The secret to speeding up the breeding process most likely lies within the
apple’s genes. The genetic approach is new to apple breeding, but Jim
McFerson, manager of the Washington Tree Fruit Research Commission, expects
to see more of it in the next few years.

So does Iezzoni, who’s also director of the RosBREED project. RosBREED is a
collaborative effort to speed up the development of fruit in the Rosaceae
family. Apples, peaches, cherries and strawberries are part of that family
and share many genetic traits.

USDA provided $7.2 million to fund RosBREED – matched by in-kind funding
from participating institutions and organizations, for a total budget of
$14.4 million. Twenty-seven people from 12 universities are participating in
the project, which is in the process of surveying breeders, growers,
packers, shippers and everybody else in the chain about what kind of traits
they’re looking for in rosaceous fruit. It will take some time for all the
data to be compiled, but the end result should give breeders better
direction in the future.
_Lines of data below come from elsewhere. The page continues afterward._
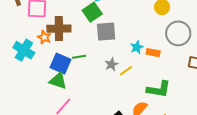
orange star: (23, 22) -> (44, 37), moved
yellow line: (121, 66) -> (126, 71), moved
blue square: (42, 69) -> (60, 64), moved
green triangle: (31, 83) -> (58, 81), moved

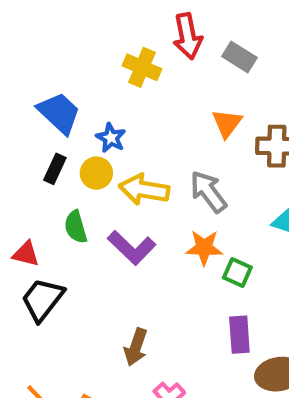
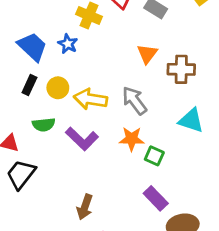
blue star: (111, 138) -> (68, 44), moved
green semicircle: (76, 227) -> (44, 125), turned -80
purple rectangle: (239, 335) -> (156, 198), turned -40

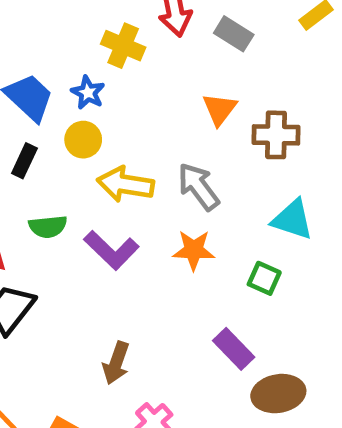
yellow circle: (58, 88) -> (83, 140), moved
green square: (154, 156) -> (264, 278), moved

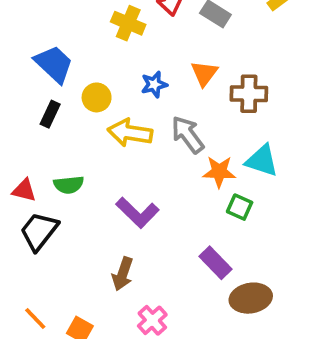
blue star: (88, 93) -> (154, 84), moved, turned 30
green semicircle: (48, 227) -> (69, 185), moved
purple L-shape: (111, 250) -> (137, 213), moved
orange star: (194, 250) -> (219, 172), moved

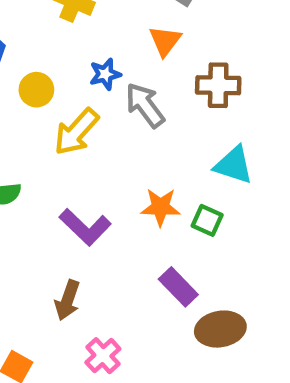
orange triangle: (204, 73) -> (165, 41), moved
yellow arrow: (130, 133) -> (76, 132), turned -57
gray arrow: (188, 135) -> (145, 105), moved
orange star: (219, 172) -> (161, 207), moved

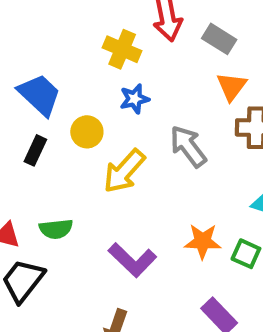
orange triangle: (165, 41) -> (232, 86), moved
blue star: (105, 74) -> (134, 99), moved

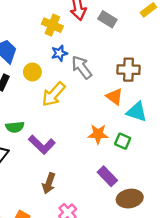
orange triangle: (232, 86) -> (114, 97), moved, turned -30
gray arrow: (188, 146) -> (82, 67), moved
purple L-shape: (132, 260) -> (42, 145), moved

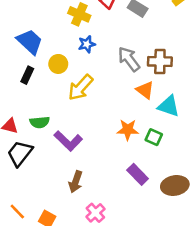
gray arrow: (82, 67) -> (129, 59), moved
brown ellipse: (130, 199) -> (175, 185), moved

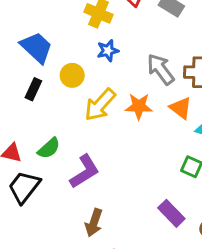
green semicircle: (40, 122) -> (49, 148), turned -36
orange star: (128, 130) -> (139, 106), moved
purple L-shape: (68, 141) -> (85, 171), turned -76

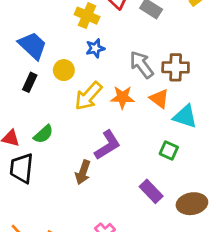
purple L-shape: (85, 171) -> (107, 145), moved
black trapezoid: (24, 187) -> (22, 168), turned -32
brown arrow: (94, 223) -> (83, 172), moved

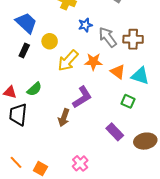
blue star: (95, 48) -> (85, 25), moved
orange triangle: (159, 99) -> (118, 72), moved

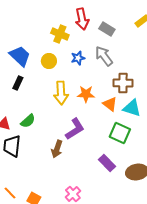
gray arrow: (108, 37) -> (104, 56), moved
brown cross: (133, 39) -> (123, 83), moved
yellow circle: (50, 41) -> (49, 61), moved
yellow arrow: (68, 61) -> (61, 93), turned -45
green square: (128, 101) -> (120, 133), size x1.5

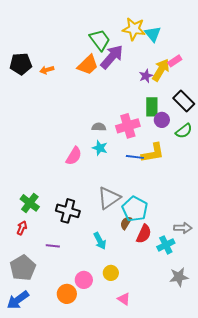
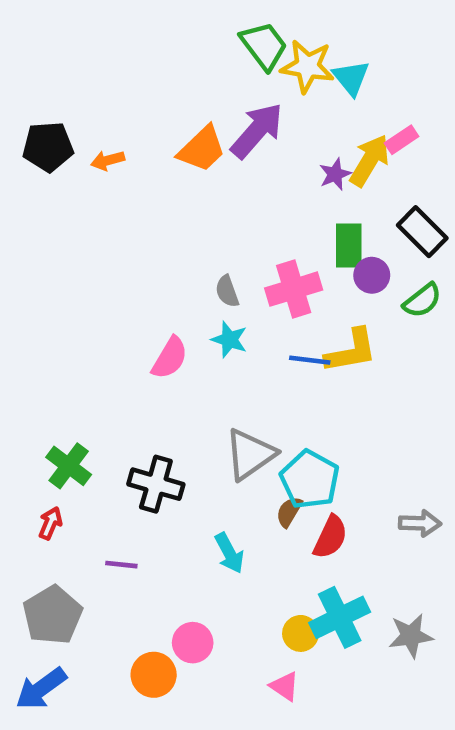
green trapezoid: (100, 40) -> (264, 46), moved
gray semicircle: (99, 127) -> (227, 291), turned -112
cyan cross: (166, 245) -> (340, 617), moved, size x1.4
yellow circle: (111, 273) -> (301, 633), moved

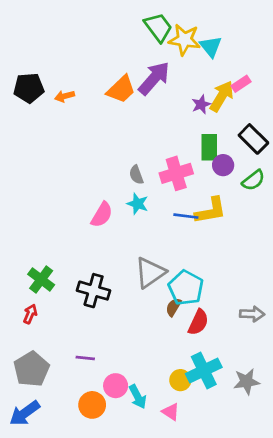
cyan arrow: (229, 553) -> (138, 397), moved
purple line: (121, 565) -> (85, 358), moved

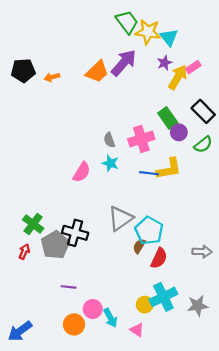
purple star: (201, 104) -> (165, 63), moved
green rectangle: (209, 147) -> (168, 118), turned -35
gray pentagon: (32, 369) -> (55, 245), moved

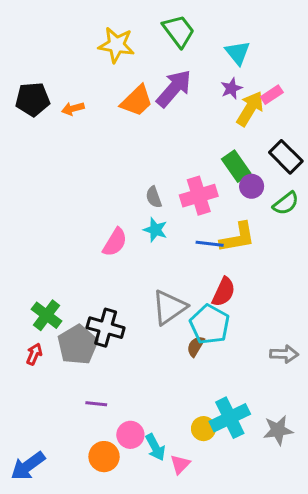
yellow star: (148, 32) -> (116, 45), moved
red semicircle: (159, 258) -> (224, 292), moved
pink triangle: (137, 330) -> (180, 464), moved, turned 40

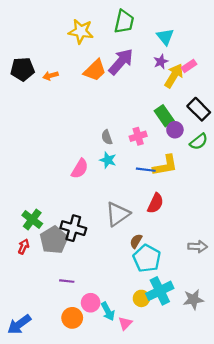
green trapezoid: (179, 31) -> (124, 22), turned 50
pink cross: (199, 196) -> (138, 136), size x0.7
cyan pentagon: (210, 325) -> (147, 258), moved

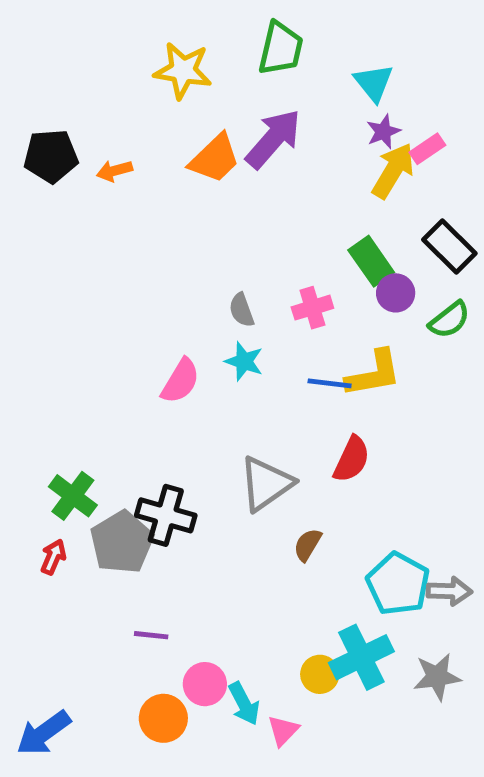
purple star: (161, 62) -> (383, 132), moved
gray arrow: (198, 247) -> (449, 591), moved
cyan pentagon: (147, 258) -> (398, 584), moved

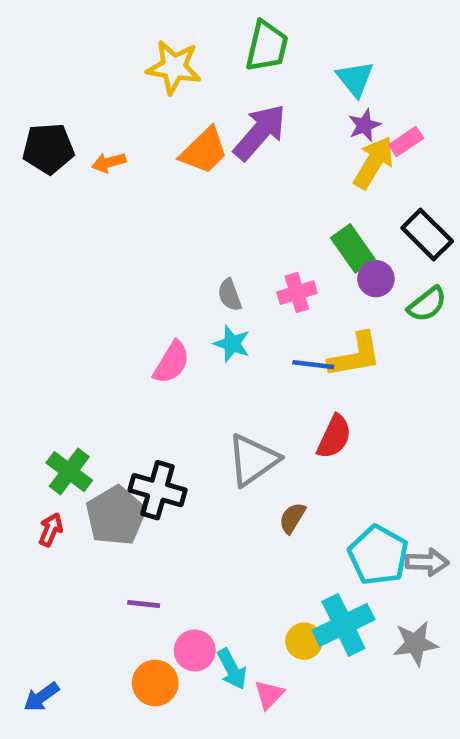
blue arrow: (44, 733) -> (41, 697), size x0.7

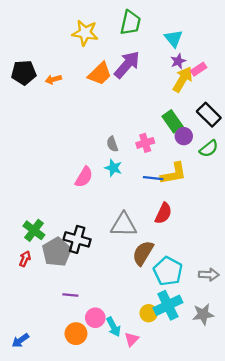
gray triangle: (253, 460) -> (124, 225), turned 36
brown semicircle: (292, 518) -> (143, 253), size x1.6
cyan pentagon: (378, 555) -> (168, 271), moved

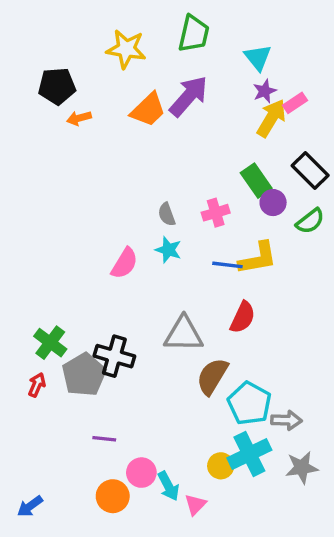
black pentagon: (24, 73) -> (57, 86), moved
gray arrow: (209, 275) -> (287, 420), moved

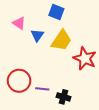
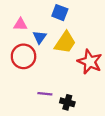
pink triangle: (19, 23) -> (20, 24), turned -32
red circle: (19, 81) -> (24, 56), moved

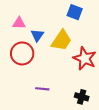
blue square: (60, 13) -> (75, 12), moved
black cross: (67, 102) -> (82, 97), moved

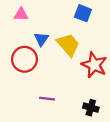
pink triangle: (19, 23) -> (21, 14), moved
yellow trapezoid: (61, 40) -> (68, 45), turned -75

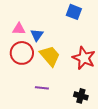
pink triangle: (21, 14) -> (19, 29), moved
yellow trapezoid: (68, 45) -> (50, 56), moved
Some of the data will be ready by the time RosBREED
participants meet in East Lansing, Mich., in March, Iezzoni said.

Of great help to apple-breeding efforts: The apple genome (the totality of
its genetic information) was just recently sequenced. This breakthrough will
“allow scientists to more rapidly identify which genes provide desirable
characteristics to the fruit and which genes and gene variants provide
disease or drought resistance to the plant,” according to Washington State

There’s still a huge gap, however, between sequencing the apple genome and
the practical application of that knowledge. Iezzoni and others are starting
to close that gap, looking for the “jewels in the genome” – genes that
control traits like flavor and texture, she said.

Of course, genetically modifying fruit is not without controversy. Some
people are “freaked out” by the idea, considering it unsafe, but attitudes
seem to be improving. The genetic approach has so much potential, it’s not
something that can be easily discarded, said Kate Evans, the head of
Washington State University’s apple breeding program.

David Bedford, an apple breeder with the University of Minnesota, said the
apple varieties currently in the marketplace represent only a “tiny
bandwidth” of the potential in the fruit’s germplasm. We might see some very
interesting apples in the future, he said.